任务说明
请把下面全部材料中的文字一行不差地照抄下来，答案里不要写入图片。

条目列表
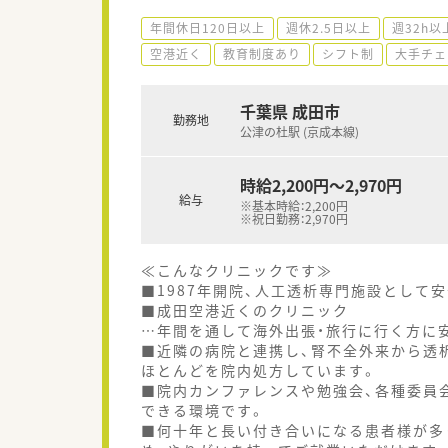
年間休日120日以上
週休2.5日以上
週32h以
空港近く
教育制度あり
シフト制
大手チェ
千葉県 成田市
勤務地
公津の杜駅 (京成本線)
時給2,200円～2,970円
給与
※基本時給：2,200円
※祝日勤務：2,970円
≪こんなクリニックです≫
■1987年開院、人工透析専門施設として
■成田空港近くのクリニック
…年間を通して海外出張・旅行に行く方に
■近隣の病院と連携し、腎不全外来から透
ほとんどを院内処方しています。
■院内カンファレンスや勉強会、各種委員
できる環境です。
■何十年と長い付き合いになる患者様が多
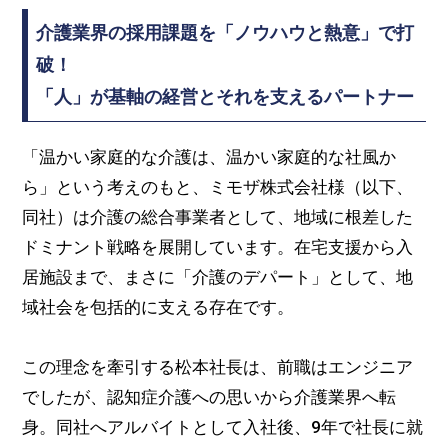
介護業界の採用課題を「ノウハウと熱意」で打
破！
「人」が基軸の経営とそれを支えるパートナー
「温かい家庭的な介護は、温かい家庭的な社風か
ら」という考えのもと、ミモザ株式会社様（以下、
同社）は介護の総合事業者として、地域に根差した
ドミナント戦略を展開しています。在宅支援から入
居施設まで、まさに「介護のデパート」として、地
域社会を包括的に支える存在です。
この理念を牽引する松本社長は、前職はエンジニア
でしたが、認知症介護への思いから介護業界へ転
身。同社へアルバイトとして入社後、9年で社長に就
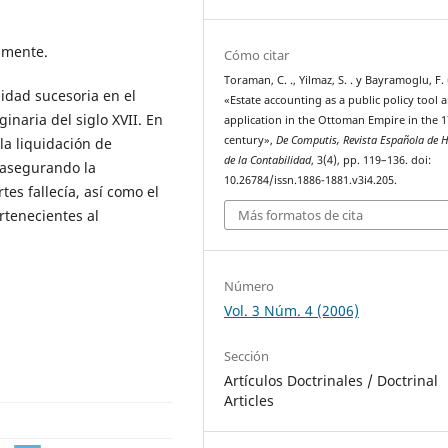
lmente.
Cómo citar
Toraman, C. ., Yilmaz, S. . y Bayramoglu, F.
lidad sucesoria en el
«Estate accounting as a public policy tool a
naria del siglo XVII. En
application in the Ottoman Empire in the 
century»,
De Computis, Revista Española de H
la liquidación de
de la Contabilidad
, 3(4), pp. 119–136. doi:
 asegurando la
10.26784/issn.1886-1881.v3i4.205.
es fallecía, así como el
rtenecientes al
Más formatos de cita
Número
Vol. 3 Núm. 4 (2006)
Sección
Artículos Doctrinales / Doctrinal
Articles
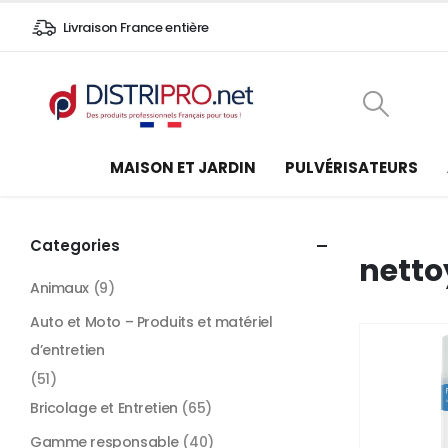
Livraison France entière
MAISON ET JARDIN
PULVÉRISATEURS
Categories
netto
Animaux
(9)
Auto et Moto – Produits et matériel
d’entretien
(51)
Bricolage et Entretien
(65)
Gamme responsable
(40)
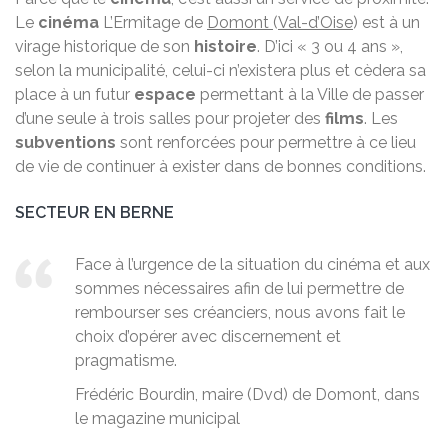
Le
cinéma
L’Ermitage de
Domont
(
Val-d’Oise
) est à un
virage historique de son
histoire
. D’ici « 3 ou 4 ans »,
selon la municipalité, celui-ci n’existera plus et cèdera sa
place à un futur
espace
permettant à la Ville de passer
d’une seule à trois salles pour projeter des
films
. Les
subventions
sont renforcées pour permettre à ce lieu
de vie de continuer à exister dans de bonnes conditions.
SECTEUR EN BERNE
Face à l’urgence de la situation du cinéma et aux
sommes nécessaires afin de lui permettre de
rembourser ses créanciers, nous avons fait le
choix d’opérer avec discernement et
pragmatisme.
Frédéric Bourdin, maire (Dvd) de Domont, dans
le magazine municipal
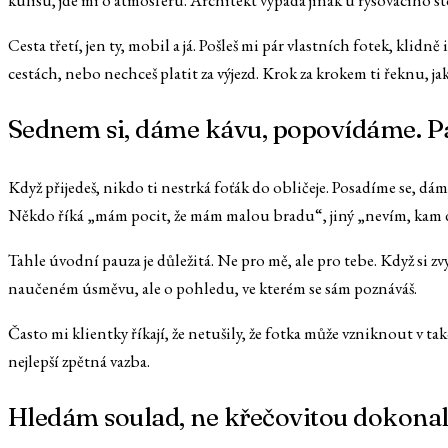
kulisu, jde mi o atmosféru. Architekt vypadá jinak u rýsovacího st
Cesta třetí, jen ty, mobil a já. Pošleš mi pár vlastních fotek, klidn
cestách, nebo nechceš platit za výjezd. Krok za krokem ti řeknu, jak
Sednem si, dáme kávu, popovídáme. Pa
Když přijedeš, nikdo ti nestrká foťák do obličeje. Posadíme se, dám
Někdo říká „mám pocit, že mám malou bradu“, jiný „nevím, kam d
Tahle úvodní pauza je důležitá. Ne pro mě, ale pro tebe. Když si zvy
naučeném úsměvu, ale o pohledu, ve kterém se sám poznáváš.
Často mi klientky říkají, že netušily, že fotka může vzniknout v t
nejlepší zpětná vazba.
Hledám soulad, ne křečovitou dokonal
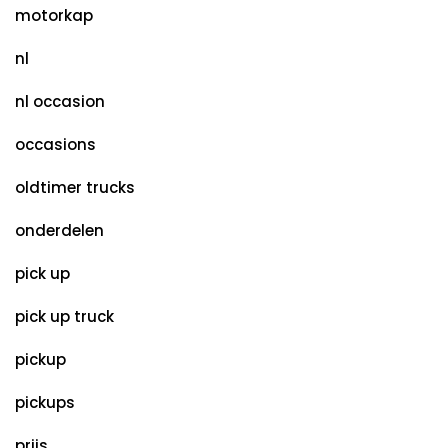
motorkap
nl
nl occasion
occasions
oldtimer trucks
onderdelen
pick up
pick up truck
pickup
pickups
prijs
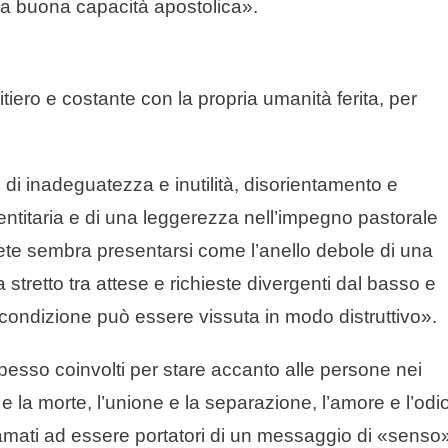
una buona capacità apostolica».
tiero e costante con la propria umanità ferita, per
di inadeguatezza e inutilità, disorientamento e
entitaria e di una leggerezza nell’impegno pastorale
ete sembra presentarsi come l’anello debole di una
a stretto tra attese e richieste divergenti dal basso e
a condizione può essere vissuta in modo distruttivo».
 spesso coinvolti per stare accanto alle persone nei
 e la morte, l’unione e la separazione, l’amore e l’odio
è chiamati ad essere portatori di un messaggio di «senso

参考答案
年間休日120日以上
週休2.5日以上
週32h以
空港近く
教育制度あり
シフト制
大手チェ
千葉県 成田市
勤務地
公津の杜駅 (京成本線)
時給2,200円～2,970円
給与
※基本時給：2,200円
※祝日勤務：2,970円
≪こんなクリニックです≫
■1987年開院、人工透析専門施設として
■成田空港近くのクリニック
…年間を通して海外出張・旅行に行く方に
■近隣の病院と連携し、腎不全外来から透
ほとんどを院内処方しています。
■院内カンファレンスや勉強会、各種委員
できる環境です。
■何十年と長い付き合いになる患者様が多
介護業界の採用課題を「ノウハウと熱意」で打
破！
「人」が基軸の経営とそれを支えるパートナー
「温かい家庭的な介護は、温かい家庭的な社風か
ら」という考えのもと、ミモザ株式会社様（以下、
同社）は介護の総合事業者として、地域に根差した
ドミナント戦略を展開しています。在宅支援から入
居施設まで、まさに「介護のデパート」として、地
域社会を包括的に支える存在です。
この理念を牽引する松本社長は、前職はエンジニア
でしたが、認知症介護への思いから介護業界へ転
身。同社へアルバイトとして入社後、9年で社長に就
lmente.
Cómo citar
Toraman, C. ., Yilmaz, S. . y Bayramoglu, F.
lidad sucesoria en el
«Estate accounting as a public policy tool a
naria del siglo XVII. En
application in the Ottoman Empire in the 
century»,
De Computis, Revista Española de H
la liquidación de
de la Contabilidad
, 3(4), pp. 119–136. doi:
 asegurando la
10.26784/issn.1886-1881.v3i4.205.
es fallecía, así como el
rtenecientes al
Más formatos de cita
Número
Vol. 3 Núm. 4 (2006)
Sección
Artículos Doctrinales / Doctrinal
Articles
Livraison France entière
MAISON ET JARDIN
PULVÉRISATEURS
Categories
netto
Animaux
(9)
Auto et Moto – Produits et matériel
d’entretien
(51)
Bricolage et Entretien
(65)
Gamme responsable
(40)
Le
cinéma
L’Ermitage de
Domont
(
Val-d’Oise
) est à un
virage historique de son
histoire
. D’ici « 3 ou 4 ans »,
selon la municipalité, celui-ci n’existera plus et cèdera sa
place à un futur
espace
permettant à la Ville de passer
d’une seule à trois salles pour projeter des
films
. Les
subventions
sont renforcées pour permettre à ce lieu
de vie de continuer à exister dans de bonnes conditions.
SECTEUR EN BERNE
Face à l’urgence de la situation du cinéma et aux
sommes nécessaires afin de lui permettre de
rembourser ses créanciers, nous avons fait le
choix d’opérer avec discernement et
pragmatisme.
Frédéric Bourdin, maire (Dvd) de Domont, dans
le magazine municipal
kulisu, jde mi o atmosféru. Architekt vypadá jinak u rýsovacího st
Cesta třetí, jen ty, mobil a já. Pošleš mi pár vlastních fotek, klidn
cestách, nebo nechceš platit za výjezd. Krok za krokem ti řeknu, jak
Sednem si, dáme kávu, popovídáme. Pa
Když přijedeš, nikdo ti nestrká foťák do obličeje. Posadíme se, dám
Někdo říká „mám pocit, že mám malou bradu“, jiný „nevím, kam d
Tahle úvodní pauza je důležitá. Ne pro mě, ale pro tebe. Když si zvy
naučeném úsměvu, ale o pohledu, ve kterém se sám poznáváš.
Často mi klientky říkají, že netušily, že fotka může vzniknout v t
nejlepší zpětná vazba.
Hledám soulad, ne křečovitou dokonal
motorkap
nl
nl occasion
occasions
oldtimer trucks
onderdelen
pick up
pick up truck
pickup
pickups
prijs
una buona capacità apostolica».
tiero e costante con la propria umanità ferita, per
di inadeguatezza e inutilità, disorientamento e
entitaria e di una leggerezza nell’impegno pastorale
ete sembra presentarsi come l’anello debole di una
a stretto tra attese e richieste divergenti dal basso e
a condizione può essere vissuta in modo distruttivo».
 spesso coinvolti per stare accanto alle persone nei
 e la morte, l’unione e la separazione, l’amore e l’odio
è chiamati ad essere portatori di un messaggio di «senso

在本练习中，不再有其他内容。